Horrific for the losers!! I would have been living in one of the hard to maintain mansions with ornate wood work and multiple fireplaces and servants living in the crawlspaces. When I bite the apple the worm better watch out.

[–] [email protected] 9 points 8 months ago

so-true: "Can't make an omelette without breaking a few eggs!"

[–] [email protected] 9 points 8 months ago

short answer yes

[–] [email protected] 9 points 8 months ago (1 children)

They basically view the Industrial Revolution as their own "transitory period". Things sucked while capitalism was getting its footing but once it was established it was all burgers and Xboxes for all!

Ignores the west largely just exported all the nasty parts of industrialism via colonialism to get out of that phase.

[–] [email protected] 3 points 8 months ago

Hey now, there's one exception. In the US and now the UK, the population there masochistically demands to bear the brunt of said nasty parts of industrialism to prove how tough they are.

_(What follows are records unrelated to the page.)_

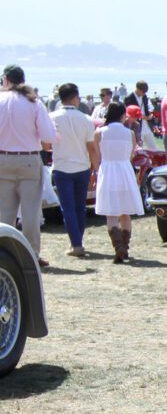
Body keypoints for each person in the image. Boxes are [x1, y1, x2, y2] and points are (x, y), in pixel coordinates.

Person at [0, 64, 57, 266]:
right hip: (28, 159)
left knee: (4, 212)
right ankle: (31, 254)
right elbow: (49, 136)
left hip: (3, 159)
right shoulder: (33, 102)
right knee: (30, 211)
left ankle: (5, 252)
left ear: (6, 80)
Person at [49, 83, 99, 258]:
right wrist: (95, 170)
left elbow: (46, 144)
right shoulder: (86, 119)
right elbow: (91, 148)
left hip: (62, 167)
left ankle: (76, 243)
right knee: (80, 207)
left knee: (68, 208)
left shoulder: (52, 117)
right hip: (82, 167)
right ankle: (77, 240)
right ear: (76, 97)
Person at [94, 104, 144, 263]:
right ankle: (125, 246)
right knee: (125, 212)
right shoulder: (130, 134)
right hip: (125, 171)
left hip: (108, 170)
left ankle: (118, 247)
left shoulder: (99, 133)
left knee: (111, 212)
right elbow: (130, 155)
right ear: (122, 115)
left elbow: (97, 154)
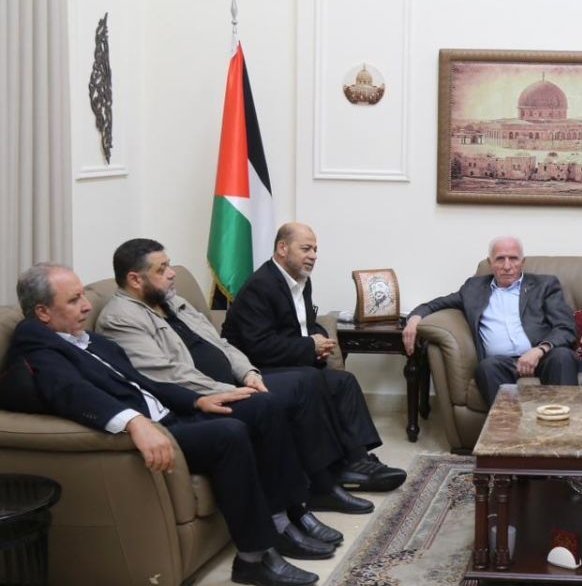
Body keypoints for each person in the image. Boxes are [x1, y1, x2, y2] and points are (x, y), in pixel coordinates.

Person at [7, 264, 327, 586]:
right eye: (74, 300)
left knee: (263, 406)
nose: (87, 306)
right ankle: (254, 559)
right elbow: (71, 392)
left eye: (83, 297)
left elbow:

[–] [email protected] 8 points 8 months ago

Thinking through things isn’t exactly their specialty

[–] [email protected] 8 points 8 months ago

CHUDs like to forget about the protracted people's war waged by Sascha Konietzko and Trent Reznor against the hair metal bourgeoisie. So many mesh lycra onesies met their demise in the pits.

[–] [email protected] 6 points 8 months ago

Dunno how it is for other folks in other countries but we Yankees don't learn shit about anything after the civil war.

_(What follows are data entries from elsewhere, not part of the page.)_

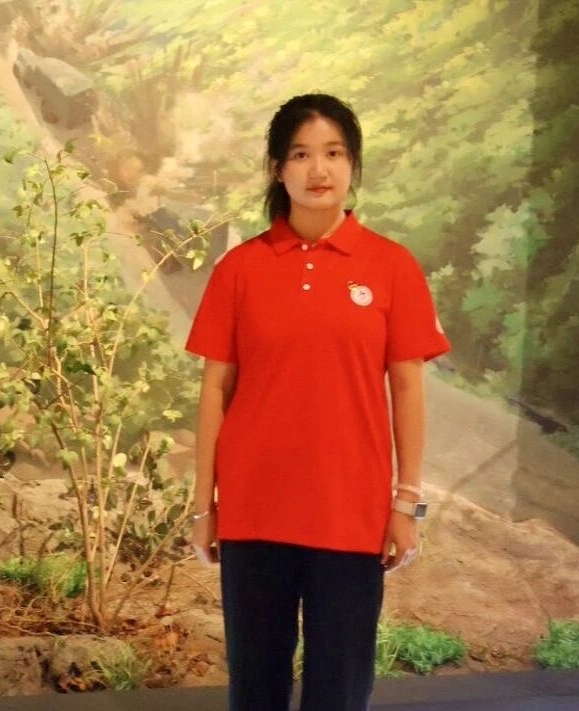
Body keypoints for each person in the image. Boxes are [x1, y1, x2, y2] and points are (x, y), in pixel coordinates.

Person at [185, 94, 450, 711]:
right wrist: (203, 505)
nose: (318, 169)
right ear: (278, 169)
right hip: (254, 508)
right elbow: (215, 390)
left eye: (333, 153)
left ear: (352, 164)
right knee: (255, 688)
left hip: (350, 510)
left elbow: (407, 388)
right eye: (301, 155)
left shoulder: (391, 266)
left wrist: (406, 503)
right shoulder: (239, 269)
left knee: (340, 688)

Nothing about the industrial revolution, nothing about the development and lead-up to the world wars, the cold war, the modern world, nothing.

The most you may get is being forced to read 1984 and animal farm or if youre lucky grapes of wrath.

Also AP nerd classes barely touch the stuff as well. I only got a chance to begin my studies on Russia purely by chance in the fact the teacher that used to run AP European history was a former college professor social Democrat euro-phile that specialized in the industrial revolution to ww1 period. We learned more than the average student, but there was a bare handful of us that took the class that wouldn't even count as a fraction of a single percent of the total student population in the state.

College was similar as well up until you start getting into your higher classes and your specializations. Of course this can wildly vary between regions as the choice of materials college professors can use to teach can wildly vary based off of the professor themselves. But I have my doubts.

Long story short, we have a nation of people here who's historical education ends with the american civil war.

[–] [email protected] 6 points 8 months ago

They have their treats now, so they don't care.

[–] [email protected] 5 points 8 months ago* (last edited 8 months ago) (1 children)

Yes. There are frequent reports of lead inside of our food and everyone just keeps chugging along. The only difference between us and a Victorian youth eating sawdust is that most people are more comfortable than him, so they accept the sawdust in their food because they’re unable to imagine a better future

[–] [email protected] 2 points 8 months ago

This. In the words of Mark Fischer: “Lowering our expectations, we are told, is a small price to pay for being protected from terror and totalitarianism.”

This is why corporate rule is so....comfortable for people. Sure, they can make life shitty, but at least no one is being told what to do. Restricting THEIR freedom in any way leads to apocalyptic consequences, but enshittification is neutral or sometimes beneficial.